SELECT AVG(CASE WHEN A <= B OR A <= C THEN D END) FROM df

Solution

  • Is this a bug, non-conformant behavior, or standardized behavior?

    Fun-fact: zero RDBMS today implement the ISO SQL specification de-jure. In my mind the spec is both aspirational but also something that no-one should actually conform to (because ISO SQL is just so horribly unergonomic, and the ISO itself can be better-described as an economic rent-seeking operation disguised as a standards organization.

    Editorials aside... I can cite the actual ISO SQL spec to answer your question because I actually spent my own money buying a criminally overpriced copy of it (and yes, alcohol was involved).


    Under US copyright's fair-use exception, I think I can get-away with sharing a screenshot of the relevant spec pages:

    Egregious copyright violation that will spell the end of civilization

    Yet more egregious copyright violations that threatens the
livelihoods of rent-seeking institutional gatekeepers who actually add zero value to the economy


    The CASE WHEN doesn't include an ELSE because those values should be ignored.

    Omiting an ELSE does not mean anything gets "ignore"; it's just shorthand for ELSE NULL.

    Quoteth the Holy Word of the Sacred ISO:

    6.12 <case expression>, Syntax Rules: Point 4 (page 252 of the 2023 edition):
    If an <else clause> is not specified, then ELSE NULL is implicit


    Polars complains that an ELSE is required

    I found the bit in Polars that complains. and git blame located this commit which embued Polars with support for CASE WHEN ELSE only recently in 2023, and it looks like the requirement for an ELSE branch is indeed a shortcoming given it's a hard, absolute requirement - but Polars has loads of other similar limitations: right in the same commit we also see errors like "CASE operand is not yet supported" (which rejects CASE operands classified as "some") and more besides seen in this related commit, such as an admission that their JOIN clauses support only = and AND (i.e. equijoins, but not other kinds of joins).

    ...so Polars' SQL support (as of 2023) is somewhat lacking.
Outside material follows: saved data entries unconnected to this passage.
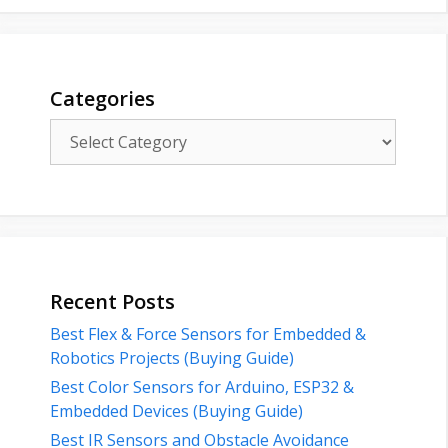
Categories
Categories
Recent Posts
Best Flex & Force Sensors for Embedded &
Robotics Projects (Buying Guide)
Best Color Sensors for Arduino, ESP32 &
Embedded Devices (Buying Guide)
Best IR Sensors and Obstacle Avoidance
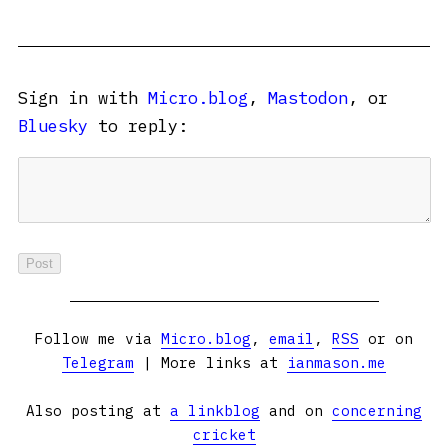
Sign in with
Micro.blog
,
Mastodon
, or
Bluesky
to reply:
Follow me via
Micro.blog
,
email
,
RSS
or on
Telegram
| More links at
ianmason.me
Also posting at
a linkblog
and on
concerning
cricket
    If I include an ELSE, with no value, it's a syntax error. The solution is to use ELSE NULL

    Correct. You should use an explicit CASE WHEN [...] ELSE NULL END. The ISO SQL spec says it's equivalent to a CASE expression that omits the ELSE NULL so you have nothing to worry about, especially because AVG will ignore NULLs:

    Quoteth the Ferengi robber-barons of the ISO:

    (emphasis mine; in the context of an expression like SELECT AVG( <value expression> ) FROM T1)

    10.9 <aggregate function>, General Rules: Point 7 (page 814 of the 2023 edition):
    Let TX be the single-column table that is the result of applying the <value expression> to each row of T1 and eliminating null values. If one or more null values are eliminated, then a completion condition is raised: warning — null value eliminated in set function (01003).


    In conclusion: Polars' current SQL implementation is a fraction of a subset of a minority of a portion of the ISO SQL specification, with noticable (but not unduly bothersome) deviations from the spec.

    Should I open an issue on github?

    Probably not: it's only a bug if the behaviour violates Polars' own project specifications or if they claim to closely or strictly implement ISO SQL (which they are not claiming, btw).

    Is ELSE NULL the conforming solution?

    Yes, and you should continue to use ELSE NULL and not worry about it. It's good-practice, imo anyway (I always explicitly specify ELSE NULL myself, unless it's unnecessarily verbose).

    Or is duckdb giving me a break?

    DuckDB is hardly conforming to the ISO SQL spec either; DuckDB explicitly says their implementation is based on Postgres' dialect and therefore is not based on ISO SQL.